Différents gènes interviennent dans la biosynthèse des oestrogènes et peuvent avoir un impact après mutation sur le cancer du sein, CYP19 et aussi CYP17. Les gènes des enzymes du métabolisme des oestrogènes sont capables d'intervenir aussi : CYP1A1, CYP1B1.
Les hormones oestrogènes se fixent sur des récepteurs intranucléaires généralement notés ER. Ainsi l'association de mutations pour les gènes de biosynthèse des oestrogènes et/ou de mutations pour les gènes de leur métabolisme et/ou des récepteurs ER-positifs seraient à l'origine de cancers du sein.
Les enzymes de phase II
Pour les enzymes de types GST, on connaît plusieurs groupes de gènes : GSTM, GSTP, GSTT, GSTZ. Ceux qui joueraient un rôle dans les cancers du sein seraient GSTM1, GSTP1 principalement. Ces gènes sont portés par les chromosomes 1 et 11 respectivement. Les allèles b et c du gène GSTP1 entraînent une activité fortement réduite de l'enzyme de sorte que la femme porteuse de telle modifications géniques, présente une susceptibilité augmentée aux cancers de la vessie, du poumon et de l'oesophage, en cas d'interaction avec des facteurs environnementaux négatifs. L'absence de l'activité GSTP1 augmente également la susceptibilité cellulaire au dommage de l'ADN par stress oxydant. Pour le gène GSTM1, les études épidémiologiques n'ont pas permis d'observer de différences d'activité enzymatique significative. Certains chercheurs pensent que l'absence de cette activité enzymatique est à l'origine d'une susceptibilité accrue aux différents maladies environnementales induites.
D'autres cas de multigénisme
Le gène HRAS1 ou RAS1 est un oncogène. Dans les cellules normales son activité consiste à donner le signal de la croissance cellulaire quand les récepteurs membranaires cellulaires sont stimulés par une hormone ou un autre agent. Lorsque les récepteurs sont stimulés, le gène HRAS1 donne le signal de la croissance cellulaire, lorsque les récepteurs ne sont pas stimulés, il n'y a pas d'activité génétique de HRAS1 et pas de croisssance cellulaire. Dans un tiers des cancers la mutation de HRAS1 permet un signal positif permanent pour la croissance cellulaire. Cependant la mutation de ce gène n'est pas suffisante pour être responsable, à elle-seule, de la cancérisation d'une cellule. Des interactions avec d'autres gènes sont nécessaires. Le gène HRAS1 est situé sur le chromosome 11.

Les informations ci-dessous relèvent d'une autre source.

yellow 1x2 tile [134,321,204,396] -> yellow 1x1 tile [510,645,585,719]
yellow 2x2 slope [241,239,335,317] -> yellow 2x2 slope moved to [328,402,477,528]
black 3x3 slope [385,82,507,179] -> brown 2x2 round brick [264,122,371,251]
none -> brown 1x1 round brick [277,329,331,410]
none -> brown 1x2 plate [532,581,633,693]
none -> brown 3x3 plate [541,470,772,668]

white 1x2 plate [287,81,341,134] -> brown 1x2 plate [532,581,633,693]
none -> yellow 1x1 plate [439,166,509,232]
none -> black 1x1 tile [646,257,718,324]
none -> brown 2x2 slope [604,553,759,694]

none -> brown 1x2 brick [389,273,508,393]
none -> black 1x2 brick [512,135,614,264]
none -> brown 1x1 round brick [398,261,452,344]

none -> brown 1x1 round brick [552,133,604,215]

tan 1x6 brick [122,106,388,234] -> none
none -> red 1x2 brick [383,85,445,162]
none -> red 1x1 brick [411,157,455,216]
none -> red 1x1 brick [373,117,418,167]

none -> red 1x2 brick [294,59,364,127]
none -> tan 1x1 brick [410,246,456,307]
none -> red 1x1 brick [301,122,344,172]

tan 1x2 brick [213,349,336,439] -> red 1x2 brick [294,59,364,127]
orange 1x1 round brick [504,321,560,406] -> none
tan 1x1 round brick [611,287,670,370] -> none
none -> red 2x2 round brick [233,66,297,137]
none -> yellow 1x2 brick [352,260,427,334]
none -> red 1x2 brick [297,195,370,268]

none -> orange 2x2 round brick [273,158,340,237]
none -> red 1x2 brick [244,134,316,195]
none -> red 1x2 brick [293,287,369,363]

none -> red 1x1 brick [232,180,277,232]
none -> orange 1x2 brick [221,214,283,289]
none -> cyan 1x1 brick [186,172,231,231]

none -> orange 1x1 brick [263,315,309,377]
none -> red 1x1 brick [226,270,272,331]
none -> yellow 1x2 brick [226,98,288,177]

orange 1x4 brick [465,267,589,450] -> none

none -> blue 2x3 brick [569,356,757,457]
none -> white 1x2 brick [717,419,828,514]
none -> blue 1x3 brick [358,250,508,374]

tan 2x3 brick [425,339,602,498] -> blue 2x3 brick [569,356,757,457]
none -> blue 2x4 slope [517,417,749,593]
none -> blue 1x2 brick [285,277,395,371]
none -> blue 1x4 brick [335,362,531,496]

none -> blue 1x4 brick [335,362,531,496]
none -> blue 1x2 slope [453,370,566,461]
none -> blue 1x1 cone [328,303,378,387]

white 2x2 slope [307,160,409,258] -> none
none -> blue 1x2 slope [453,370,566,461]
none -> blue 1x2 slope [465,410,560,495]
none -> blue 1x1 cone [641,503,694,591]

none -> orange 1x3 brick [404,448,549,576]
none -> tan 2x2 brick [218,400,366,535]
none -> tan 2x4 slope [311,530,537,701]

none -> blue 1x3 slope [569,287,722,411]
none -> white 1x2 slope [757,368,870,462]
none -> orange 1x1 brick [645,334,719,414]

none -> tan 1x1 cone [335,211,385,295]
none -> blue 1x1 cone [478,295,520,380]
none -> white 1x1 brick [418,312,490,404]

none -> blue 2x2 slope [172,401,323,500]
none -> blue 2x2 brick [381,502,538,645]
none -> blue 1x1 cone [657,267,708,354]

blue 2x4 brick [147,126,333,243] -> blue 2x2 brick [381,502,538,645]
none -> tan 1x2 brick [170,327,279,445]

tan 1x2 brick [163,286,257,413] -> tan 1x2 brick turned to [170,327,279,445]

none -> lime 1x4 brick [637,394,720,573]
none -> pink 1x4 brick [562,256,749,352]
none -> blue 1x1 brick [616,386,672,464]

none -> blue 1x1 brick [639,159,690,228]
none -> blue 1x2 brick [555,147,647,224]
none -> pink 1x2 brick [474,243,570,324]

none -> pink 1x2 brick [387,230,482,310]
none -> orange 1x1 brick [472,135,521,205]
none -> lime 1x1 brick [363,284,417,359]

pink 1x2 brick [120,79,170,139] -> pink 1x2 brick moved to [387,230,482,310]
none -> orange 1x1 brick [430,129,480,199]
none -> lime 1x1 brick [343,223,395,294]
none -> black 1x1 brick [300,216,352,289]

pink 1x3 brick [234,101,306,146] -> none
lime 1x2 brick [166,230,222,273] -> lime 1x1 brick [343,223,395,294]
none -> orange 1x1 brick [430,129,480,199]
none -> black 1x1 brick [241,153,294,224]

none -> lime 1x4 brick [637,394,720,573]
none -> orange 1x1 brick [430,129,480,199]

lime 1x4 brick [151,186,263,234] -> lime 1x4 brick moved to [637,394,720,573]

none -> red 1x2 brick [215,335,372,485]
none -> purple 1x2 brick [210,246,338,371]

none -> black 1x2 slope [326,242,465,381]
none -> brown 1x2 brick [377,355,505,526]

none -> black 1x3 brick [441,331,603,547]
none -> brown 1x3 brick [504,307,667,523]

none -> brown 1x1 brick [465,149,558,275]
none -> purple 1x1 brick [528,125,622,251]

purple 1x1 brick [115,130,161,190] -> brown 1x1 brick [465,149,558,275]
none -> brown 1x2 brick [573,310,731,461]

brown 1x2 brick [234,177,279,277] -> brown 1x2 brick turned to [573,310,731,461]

Le VDR est le récepteur à la vitamine D, il possède aussi un site de fixation à l'ADN, sur le gène cible de la vitamine D. La liaison à l'ADN de la vitamine associée à son récepteur fonctionne comme un déclencheur "off-on" de la transcrition nucléaire. L'action de VDR se situe au niveau du cycle cellulaire. Les cellules sont bloquées en phase G1 et ce blocage aboutit à leur apoptose. La prolifération cellulaire diminue. Certains sites de restriction, soit supplémentaires, soit absents de l'ADN du VDR, seraient à l'origine du polymorphisme de cette phosphoprotéine-récepteur de la vitamine D. Le gène du VDR est sur le chromosome 12.